▸ **Your task**: Check each line of the entries below for the string "Haziran"; copy every line where it appears.

─── Data for this exercise

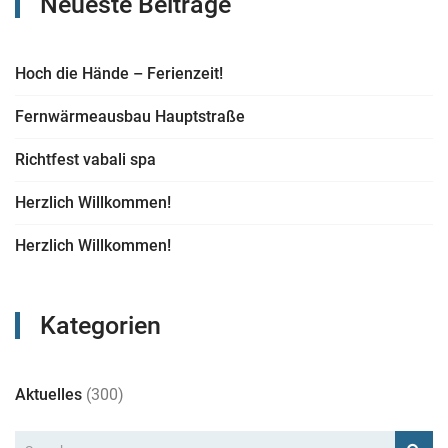
Neueste Beiträge
Hoch die Hände – Ferienzeit!
Fernwärmeausbau Hauptstraße
Richtfest vabali spa
Herzlich Willkommen!
Herzlich Willkommen!
Kategorien
Aktuelles
(300)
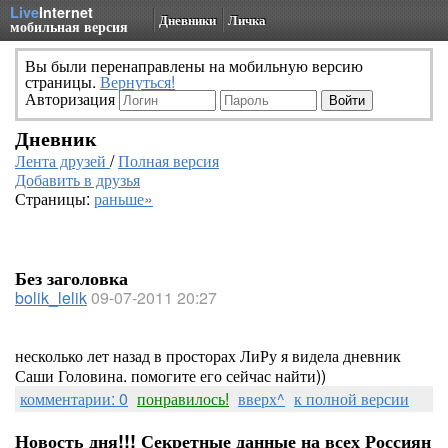
Live
Internet
Дневники
Личка
мобильная версия
Вы были перенаправлены на мобильную версию
страницы.
Вернуться!
Авторизация
Дневник
Лента друзей
/
Полная версия
Добавить в друзья
Страницы:
раньше»
Без заголовка
bolik_lelik
09-07-2011 20:27
несколько лет назад в просторах ЛиРу я видела дневник
Саши Головина. помогите его сейчас найти))
комментарии: 0
понравилось!
вверх^
к полной версии
Новость дня!!! Секретные данные на всех Россиян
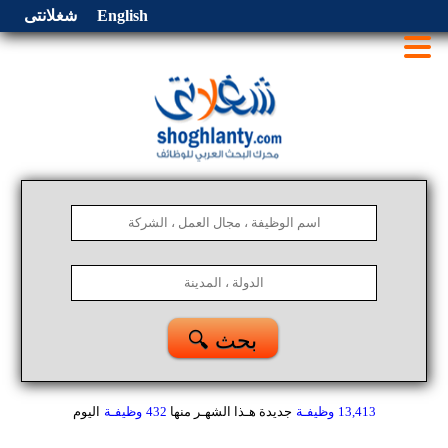
English
شغلانتى
🔍 بحث
13,413
وظيفـة
جديدة هـذا الشهـر
منها
432
وظيفـة
اليوم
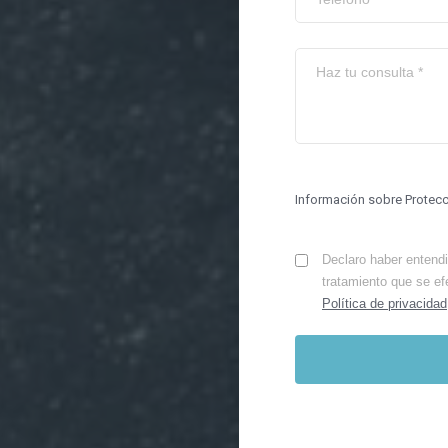
Información sobre Protec
Declaro haber entendid
tratamiento que se ef
Política de privacidad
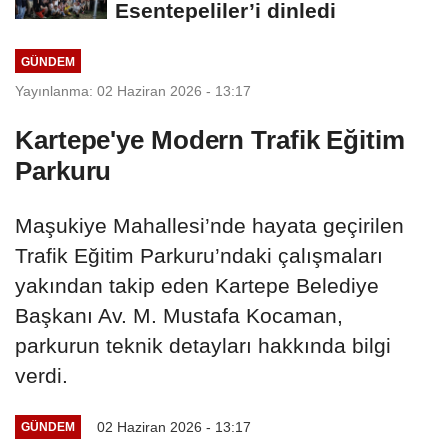
Esentepeliler’i dinledi
GÜNDEM
Yayınlanma: 02 Haziran 2026 - 13:17
Kartepe'ye Modern Trafik Eğitim
Parkuru
Maşukiye Mahallesi’nde hayata geçirilen
Trafik Eğitim Parkuru’ndaki çalışmaları
yakından takip eden Kartepe Belediye
Başkanı Av. M. Mustafa Kocaman,
parkurun teknik detayları hakkında bilgi
verdi.
02 Haziran 2026 - 13:17
GÜNDEM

──────

▸ **Output of the task**:
Yayınlanma: 02 Haziran 2026 - 13:17
02 Haziran 2026 - 13:17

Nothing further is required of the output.